How to Finance a Rental Property
Step #1: Examine the Past
After you submit your application for financing, a lender will thoroughly vet your background to determine the amount of risk they will assume in making a loan to you. This involves a complete review of your credit history, a look at your credit score, and a vetting of all your financial records. If you don't have a strong history of sound financial decisions that have built wealth over time, then it may be difficult to secure the financing that you need.
Step #2: Examine the Present
Most lenders are going to require at least 20% down on the agreed upon purchase price of a rental property to qualify you for a loan. You current debt-to-income ratio will be examine to see if your current income will be able to cover loan payment over the course of the loan. Even the history of the rental property itself will be examined for profitability.
If you have a rental property with several tenants who have all lived there for several years that you wish to purchase, then you'll have more success in this area than purchasing a property that has never been rented before. That doesn't mean new rental properties can't receive financing... it just means that you'll need to make sure you have solid plans in place to bring about profitability.
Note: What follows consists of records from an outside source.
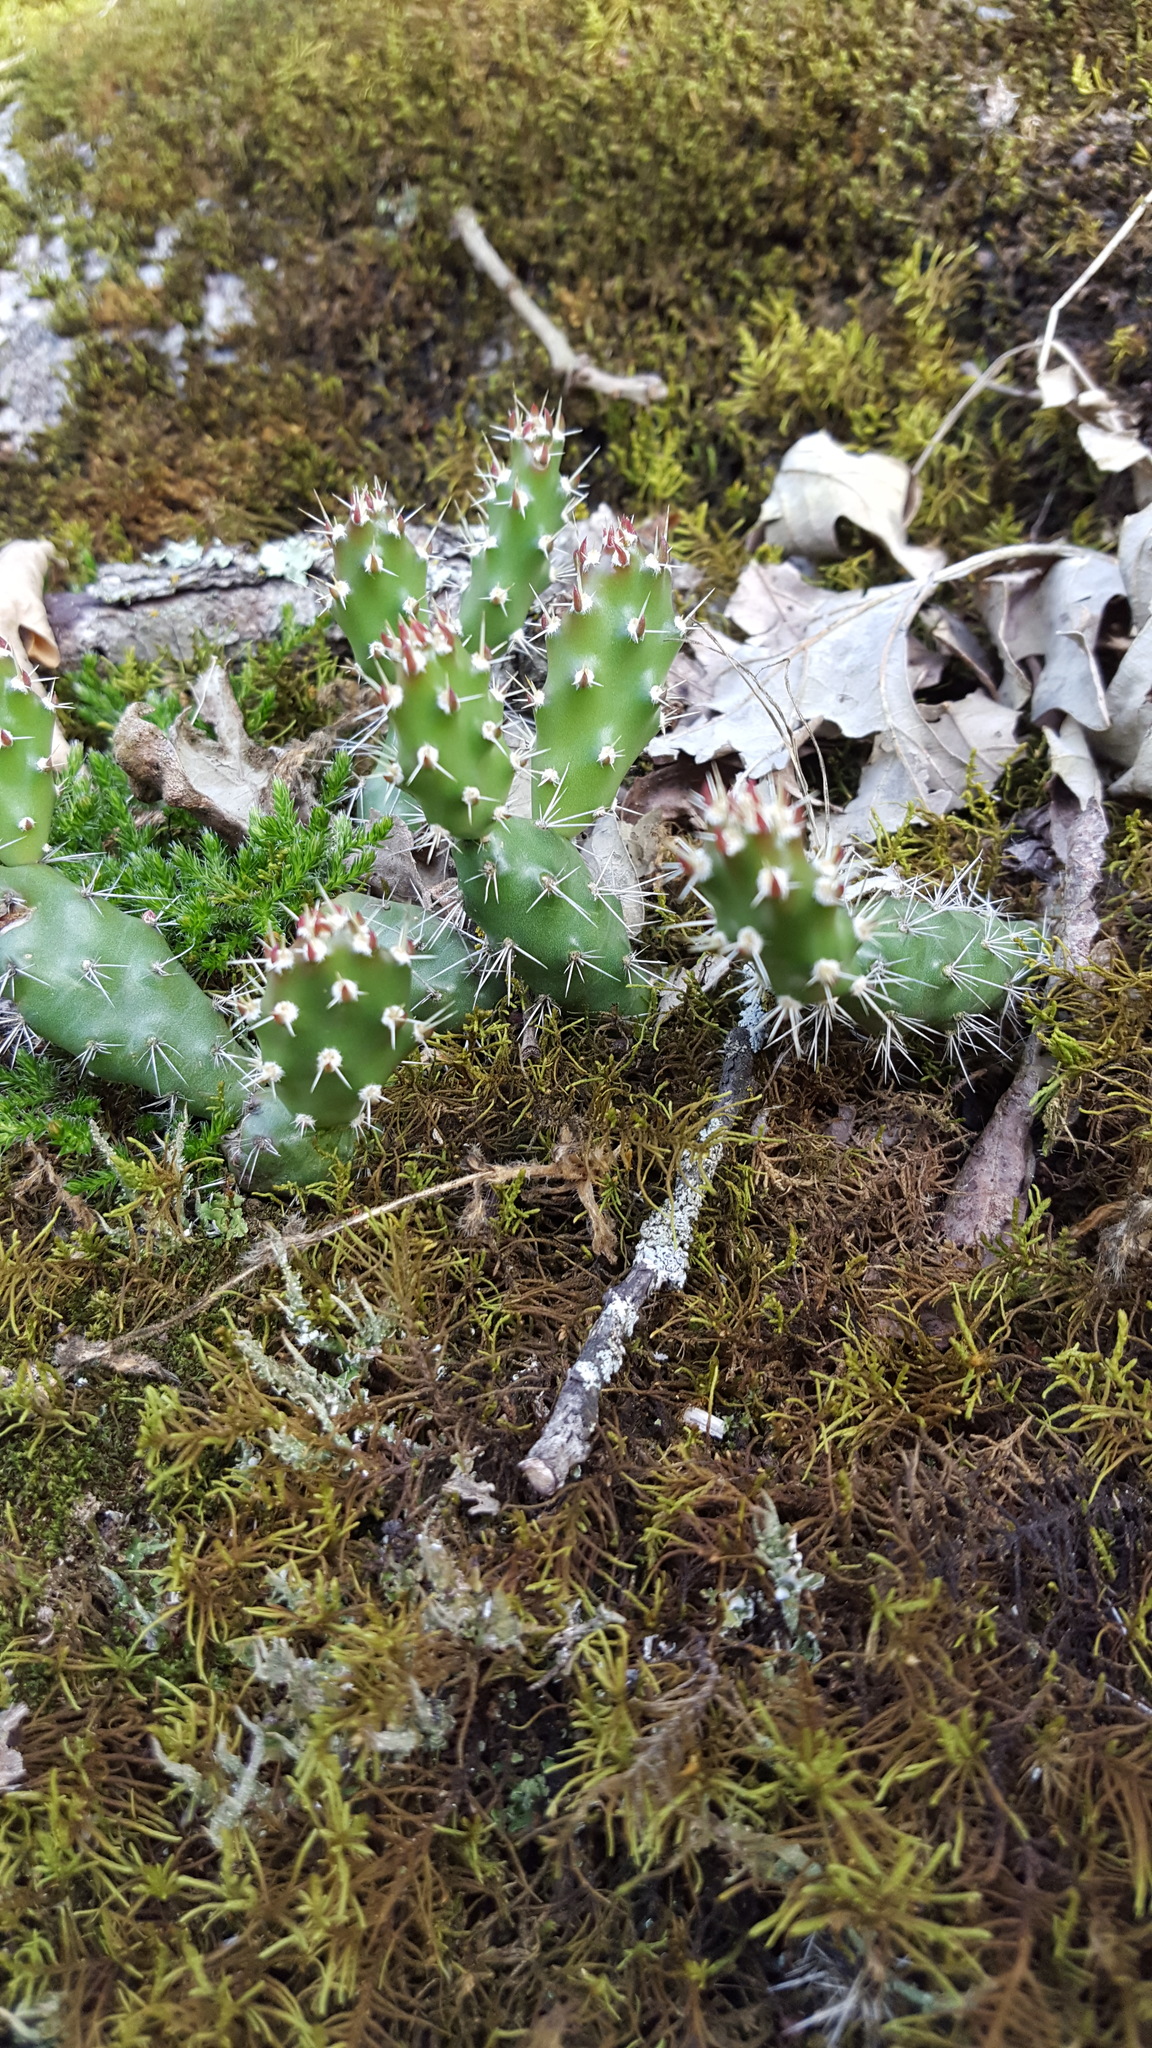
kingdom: Plantae
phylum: Tracheophyta
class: Magnoliopsida
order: Caryophyllales
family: Cactaceae
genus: Opuntia
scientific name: Opuntia fragilis
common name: Brittle cactus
Step #3: Examine the Future
Although no one can predict the future, a lender is still going to look at what a future relationship with you is going to look like. Will you consistently make your payments on time? Will you manage the new property well? What kind of connections do you have in the community that can help you be successful in this business venture?
The best way to assure a lender that you've got your future plans set is to submit a full business plan with your financing application. With a 5 year or 10 year business plan, you'll be able to show the lender how you intend to transform your new rental property into a money making machine! If you take the time to create a comprehensive business plan that will show consistently profitability, then you may even receive a reduction in the down payment requirement of the loan.
Securing financing for a rental property ends with these three steps, but it begins by choosing a lender who is likely to approve you. Every hard credit inquiry brings about the possibility of a lower credit score, so narrow down your potential lenders, shop for the right loan, but limit applications so that you won't damage your credit too much as you secure your next rental property.